YOUR TASK:
Repeat every line of the records below without changing a single character.

________________________

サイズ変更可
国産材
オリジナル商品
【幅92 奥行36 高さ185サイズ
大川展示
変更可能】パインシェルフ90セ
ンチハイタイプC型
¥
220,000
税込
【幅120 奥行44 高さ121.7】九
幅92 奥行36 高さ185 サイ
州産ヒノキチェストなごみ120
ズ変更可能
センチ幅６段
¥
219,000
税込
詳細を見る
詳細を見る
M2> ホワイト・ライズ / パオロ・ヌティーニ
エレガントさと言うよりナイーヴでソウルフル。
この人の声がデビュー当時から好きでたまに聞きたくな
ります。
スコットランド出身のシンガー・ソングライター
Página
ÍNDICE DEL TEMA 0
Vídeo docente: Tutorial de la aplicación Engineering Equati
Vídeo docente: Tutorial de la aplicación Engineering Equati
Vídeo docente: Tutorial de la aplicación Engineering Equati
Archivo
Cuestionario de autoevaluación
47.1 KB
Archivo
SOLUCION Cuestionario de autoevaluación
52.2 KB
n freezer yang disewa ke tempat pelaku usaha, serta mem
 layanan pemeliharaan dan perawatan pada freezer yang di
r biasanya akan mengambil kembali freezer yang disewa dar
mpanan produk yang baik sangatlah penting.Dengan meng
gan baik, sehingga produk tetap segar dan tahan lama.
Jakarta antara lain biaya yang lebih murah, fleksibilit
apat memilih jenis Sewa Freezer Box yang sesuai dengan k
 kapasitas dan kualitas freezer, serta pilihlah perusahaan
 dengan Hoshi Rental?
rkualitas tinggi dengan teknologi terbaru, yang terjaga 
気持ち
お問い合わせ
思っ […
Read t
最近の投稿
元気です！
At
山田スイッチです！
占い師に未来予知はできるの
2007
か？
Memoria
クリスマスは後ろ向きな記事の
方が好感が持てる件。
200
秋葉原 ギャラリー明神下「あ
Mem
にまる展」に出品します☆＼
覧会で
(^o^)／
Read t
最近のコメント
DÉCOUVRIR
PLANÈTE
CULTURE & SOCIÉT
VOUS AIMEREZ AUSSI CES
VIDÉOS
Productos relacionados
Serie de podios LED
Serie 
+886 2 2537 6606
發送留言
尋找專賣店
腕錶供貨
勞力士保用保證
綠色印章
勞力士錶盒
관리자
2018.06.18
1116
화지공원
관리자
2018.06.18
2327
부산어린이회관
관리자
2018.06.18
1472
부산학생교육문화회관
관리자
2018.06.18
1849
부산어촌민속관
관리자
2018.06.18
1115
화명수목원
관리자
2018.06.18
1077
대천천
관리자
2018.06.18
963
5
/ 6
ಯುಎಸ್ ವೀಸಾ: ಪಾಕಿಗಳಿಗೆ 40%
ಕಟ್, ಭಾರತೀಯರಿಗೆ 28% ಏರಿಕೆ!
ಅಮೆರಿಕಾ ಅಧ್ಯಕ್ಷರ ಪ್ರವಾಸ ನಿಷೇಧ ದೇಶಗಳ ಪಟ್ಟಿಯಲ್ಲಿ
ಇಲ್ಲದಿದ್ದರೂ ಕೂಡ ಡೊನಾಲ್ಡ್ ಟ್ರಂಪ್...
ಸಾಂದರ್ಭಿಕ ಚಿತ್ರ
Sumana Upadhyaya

________________________

WRITTEN REPLY:
サイズ変更可
国産材
オリジナル商品
【幅92 奥行36 高さ185サイズ
大川展示
変更可能】パインシェルフ90セ
ンチハイタイプC型
¥
220,000
税込
【幅120 奥行44 高さ121.7】九
幅92 奥行36 高さ185 サイ
州産ヒノキチェストなごみ120
ズ変更可能
センチ幅６段
¥
219,000
税込
詳細を見る
詳細を見る
M2> ホワイト・ライズ / パオロ・ヌティーニ
エレガントさと言うよりナイーヴでソウルフル。
この人の声がデビュー当時から好きでたまに聞きたくな
ります。
スコットランド出身のシンガー・ソングライター
Página
ÍNDICE DEL TEMA 0
Vídeo docente: Tutorial de la aplicación Engineering Equati
Vídeo docente: Tutorial de la aplicación Engineering Equati
Vídeo docente: Tutorial de la aplicación Engineering Equati
Archivo
Cuestionario de autoevaluación
47.1 KB
Archivo
SOLUCION Cuestionario de autoevaluación
52.2 KB
n freezer yang disewa ke tempat pelaku usaha, serta mem
 layanan pemeliharaan dan perawatan pada freezer yang di
r biasanya akan mengambil kembali freezer yang disewa dar
mpanan produk yang baik sangatlah penting.Dengan meng
gan baik, sehingga produk tetap segar dan tahan lama.
Jakarta antara lain biaya yang lebih murah, fleksibilit
apat memilih jenis Sewa Freezer Box yang sesuai dengan k
 kapasitas dan kualitas freezer, serta pilihlah perusahaan
 dengan Hoshi Rental?
rkualitas tinggi dengan teknologi terbaru, yang terjaga 
気持ち
お問い合わせ
思っ […
Read t
最近の投稿
元気です！
At
山田スイッチです！
占い師に未来予知はできるの
2007
か？
Memoria
クリスマスは後ろ向きな記事の
方が好感が持てる件。
200
秋葉原 ギャラリー明神下「あ
Mem
にまる展」に出品します☆＼
覧会で
(^o^)／
Read t
最近のコメント
DÉCOUVRIR
PLANÈTE
CULTURE & SOCIÉT
VOUS AIMEREZ AUSSI CES
VIDÉOS
Productos relacionados
Serie de podios LED
Serie 
+886 2 2537 6606
發送留言
尋找專賣店
腕錶供貨
勞力士保用保證
綠色印章
勞力士錶盒
관리자
2018.06.18
1116
화지공원
관리자
2018.06.18
2327
부산어린이회관
관리자
2018.06.18
1472
부산학생교육문화회관
관리자
2018.06.18
1849
부산어촌민속관
관리자
2018.06.18
1115
화명수목원
관리자
2018.06.18
1077
대천천
관리자
2018.06.18
963
5
/ 6
ಯುಎಸ್ ವೀಸಾ: ಪಾಕಿಗಳಿಗೆ 40%
ಕಟ್, ಭಾರತೀಯರಿಗೆ 28% ಏರಿಕೆ!
ಅಮೆರಿಕಾ ಅಧ್ಯಕ್ಷರ ಪ್ರವಾಸ ನಿಷೇಧ ದೇಶಗಳ ಪಟ್ಟಿಯಲ್ಲಿ
ಇಲ್ಲದಿದ್ದರೂ ಕೂಡ ಡೊನಾಲ್ಡ್ ಟ್ರಂಪ್...
ಸಾಂದರ್ಭಿಕ ಚಿತ್ರ
Sumana Upadhyaya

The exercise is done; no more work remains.